One week later, we will observe Yom Hazikaron, on Monday, April 24, at Congregation Keneseth Israel at 7 p.m. The modern Jewish State of Israel exists because of the sacrifice and heroism of those who fell as a result of war and unthinkable terrorism.

According to Rabbi David Hartman z”l of the Shalom Hartman Institute, the placing together of Yom Hazikaron — the day of remembrance — followed by Yom Ha’atzmaut — the day of our independence as a state — reveals a profound characteristic of the Israeli psyche and of its value systems. Only as one grasps the way we move so uniquely from weeping to celebration does one understand in the deepest sense what memory, history and the hope for a better future life means for the Jewish people.

The current situation in Israel has been like nothing before in her short history. Daniel Gordis wrote, “What matters is that what you have seen play out in recent weeks has been an extraordinary exhibition of love of country, of devotion to Zionism, of almost completely violence-free protests by hundreds of thousands of people for three months. What you have seen is the melding of (whatever little bit remains of) the left and the center, joined by many on the right who were so deeply worried about the split in the nation that they, too, though they favored the reforms, said it was time to stop. It was time to heed the people.”

Our hearts are with Israel and our Partnership2Gether community, Yoav, at this trying time. We hope discussions will turn to dialogue and repair.

It is appropriate to share the statement issued by the Lehigh Valley Clergy Group: “As we are about to celebrate Passover, the Festival of Freedom, we stand with Israel as it faces an unprecedented crisis. Our tradition teaches that Tzedek and Mishpat, divine justice, demands the protection of all. As American Jews, we hear, care, and pray for a peaceful resolution to this internal conflict and welcome conversations over the differences that will lead towards a stable agreement between the two sides that will be faithful to the democratic ideals upon which the State was founded.”

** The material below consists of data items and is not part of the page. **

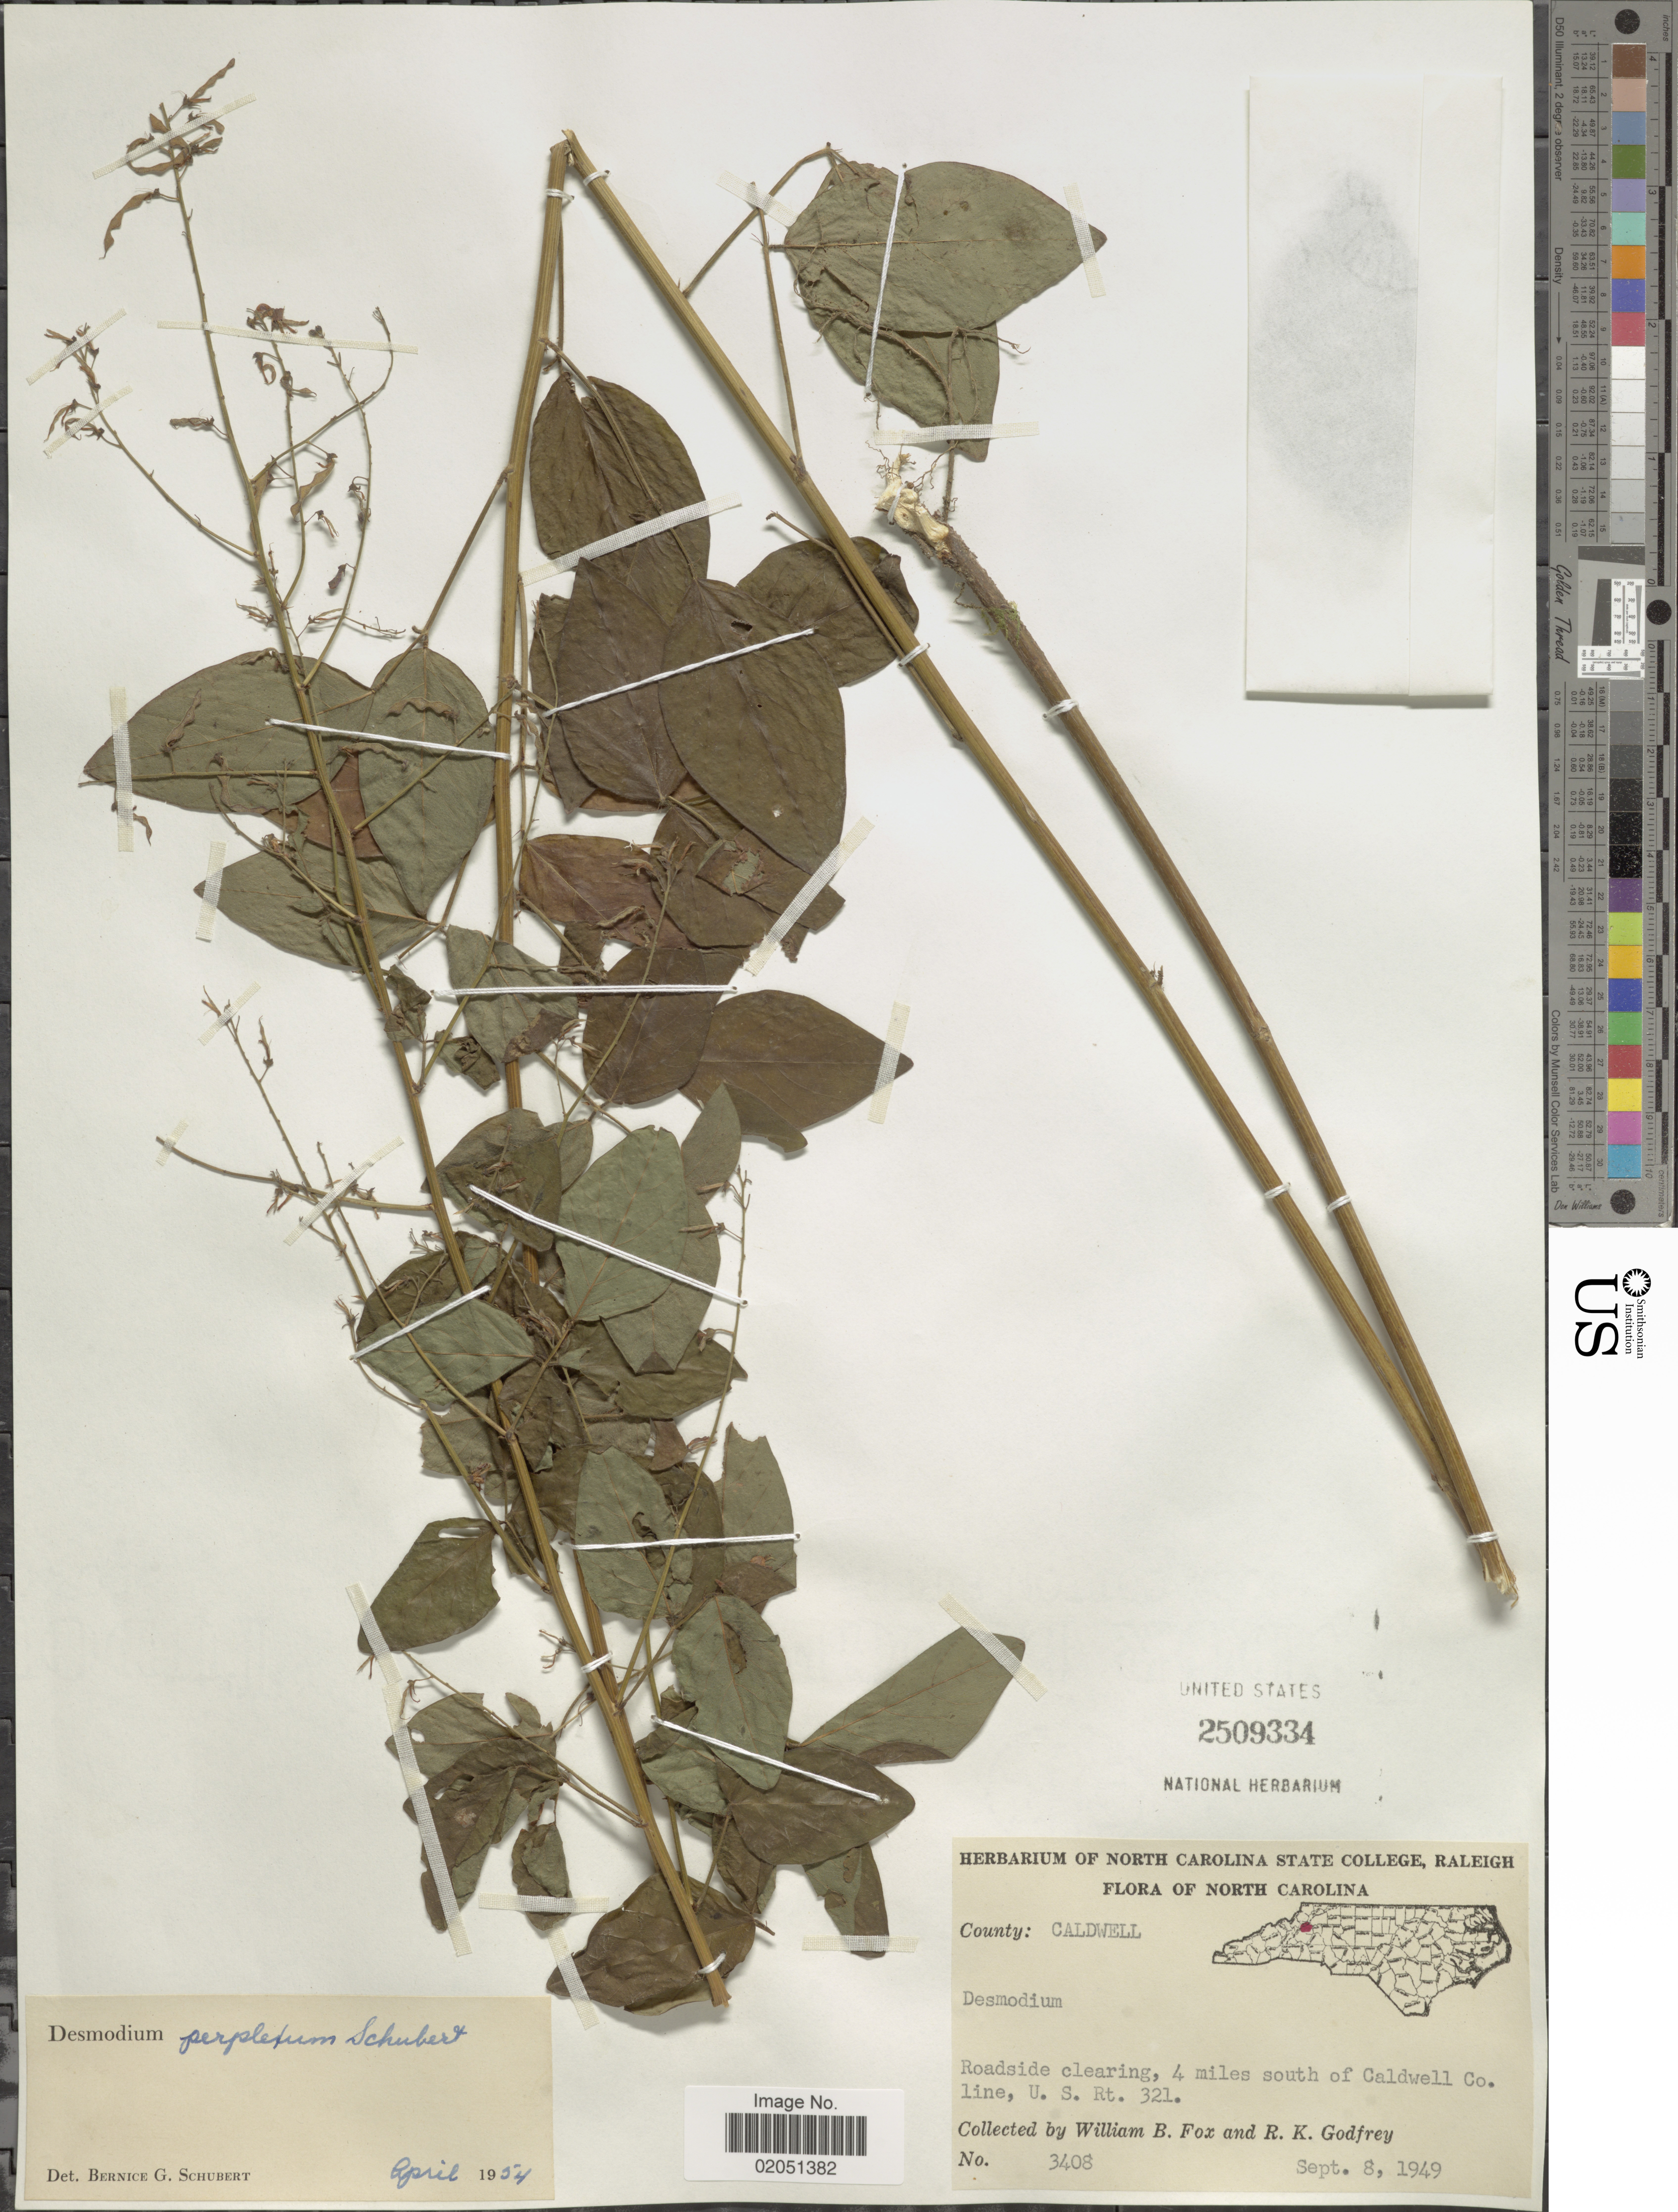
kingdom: Plantae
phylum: Tracheophyta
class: Magnoliopsida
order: Fabales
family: Fabaceae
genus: Desmodium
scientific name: Desmodium perplexum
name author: B.G. Schub.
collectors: W. B. Fox & R. K. Godfrey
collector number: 3408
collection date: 1949-09-08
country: United States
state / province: North Carolina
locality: County: Caldwell, roadside clearing, 4 miles south of Caldwell Co. line, U.S. Rt. 321.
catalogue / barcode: US 2509334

As Jews the world over watch the current events in Israel unfold, it is a sobering reminder of the fragility of global Jewry — and a reminder of the interconnectedness of the Jewish world. So, too, should this be a reminder within our own community that our strength is in our connectedness. We are at our most vulnerable when we are divided.

Please join us as we come together as a community for Israel’s 75th Independence Day on Wednesday, April 26, at the JCC 4:00-6:00 p.m. We’re going to celebrate. And as Daniel Gordis also stated, although it will not be a carefree party or unsullied by what has happened, it will be profound. It will be a day of thanksgiving. A day of pride. A day of hope.

Wishing you and your families a Zissen Pesach and a meaningful Chag Ha’atzmaut!

Looking forward to seeing you at these community events.